#### [Task details]
According to the publication list, in which journal and issue did the essay on V. S. Naipaul appear?


 

Essays

“Enigmatic Forms.” Post45: Contemporaries, cluster on “Decolonize X?” (2021). https://post45.org/2021/07/enigmatic-forms/

“At the Periphery of Time: Doris Lessing and the Historical Novel.” Modernism/modernity print plus volume 5, cycle 4 (2021).

“Negative Cosmopolitanism: The Case of V. S. Naipaul.” Twentieth-Century Literature, 66:2 (2020).

“Allegory of the Global Anglophone: Interconnectedness and Sublimity in Cloud Atlas.” NOVEL: A Forum on Fiction, 51:3 (2018).

“A Transcription of Impressions: The American Scene and the Jamesian Aesthetics of Lateness.” The Henry James Review, 35:3 (2014).

 

Book chapters

“Why Is the Patient English? Disidentification in Michael Ondaatje’s Fiction.” The Limits of Cosmopolitanism. New York: Routledge, 2019.

Courses

  • The Nineteenth-Century British Novel: Crime and Punishment (Fall 2021)

#### [Extracted information]
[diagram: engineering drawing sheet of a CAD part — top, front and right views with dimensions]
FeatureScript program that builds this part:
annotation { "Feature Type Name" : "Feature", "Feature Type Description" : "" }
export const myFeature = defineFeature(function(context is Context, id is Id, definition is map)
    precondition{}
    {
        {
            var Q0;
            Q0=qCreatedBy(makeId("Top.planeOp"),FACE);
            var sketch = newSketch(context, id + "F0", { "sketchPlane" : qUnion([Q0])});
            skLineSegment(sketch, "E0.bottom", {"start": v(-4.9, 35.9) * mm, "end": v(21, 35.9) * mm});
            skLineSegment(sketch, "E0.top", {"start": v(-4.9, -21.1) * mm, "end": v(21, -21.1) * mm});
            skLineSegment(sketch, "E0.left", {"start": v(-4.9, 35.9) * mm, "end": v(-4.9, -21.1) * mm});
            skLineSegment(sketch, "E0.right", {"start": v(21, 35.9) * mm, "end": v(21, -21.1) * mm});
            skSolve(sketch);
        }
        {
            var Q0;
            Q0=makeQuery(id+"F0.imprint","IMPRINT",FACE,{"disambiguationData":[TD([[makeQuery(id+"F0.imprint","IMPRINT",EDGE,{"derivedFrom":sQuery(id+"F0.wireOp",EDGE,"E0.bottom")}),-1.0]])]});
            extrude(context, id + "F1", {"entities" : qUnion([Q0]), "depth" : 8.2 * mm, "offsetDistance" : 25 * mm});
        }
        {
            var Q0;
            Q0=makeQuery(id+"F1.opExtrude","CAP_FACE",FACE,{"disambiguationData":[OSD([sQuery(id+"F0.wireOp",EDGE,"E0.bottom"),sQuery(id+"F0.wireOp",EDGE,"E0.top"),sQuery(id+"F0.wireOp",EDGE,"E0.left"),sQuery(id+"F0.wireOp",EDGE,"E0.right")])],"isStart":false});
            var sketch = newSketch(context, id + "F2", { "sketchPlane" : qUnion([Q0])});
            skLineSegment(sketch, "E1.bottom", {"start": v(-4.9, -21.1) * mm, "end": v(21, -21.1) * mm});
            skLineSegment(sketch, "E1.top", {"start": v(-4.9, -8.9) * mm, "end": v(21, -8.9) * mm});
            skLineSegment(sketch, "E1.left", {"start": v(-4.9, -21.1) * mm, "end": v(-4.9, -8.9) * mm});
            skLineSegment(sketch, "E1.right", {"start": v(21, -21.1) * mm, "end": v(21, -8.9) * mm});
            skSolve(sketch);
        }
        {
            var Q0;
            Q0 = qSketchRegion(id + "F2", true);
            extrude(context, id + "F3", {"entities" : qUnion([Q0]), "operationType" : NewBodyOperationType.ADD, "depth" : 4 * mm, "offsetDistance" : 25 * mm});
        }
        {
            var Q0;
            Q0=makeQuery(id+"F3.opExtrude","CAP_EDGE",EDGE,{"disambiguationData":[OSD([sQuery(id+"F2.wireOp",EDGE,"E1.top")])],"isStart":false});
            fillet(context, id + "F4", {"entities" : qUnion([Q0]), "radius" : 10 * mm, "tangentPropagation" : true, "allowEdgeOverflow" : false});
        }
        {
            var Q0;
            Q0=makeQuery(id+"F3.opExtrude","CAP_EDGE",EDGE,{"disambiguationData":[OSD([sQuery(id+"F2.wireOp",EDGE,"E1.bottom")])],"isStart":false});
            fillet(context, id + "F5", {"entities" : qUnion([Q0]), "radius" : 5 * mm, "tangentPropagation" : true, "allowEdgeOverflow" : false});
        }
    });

#### [Reply]
Twentieth-Century Literature, 66:2 (2020).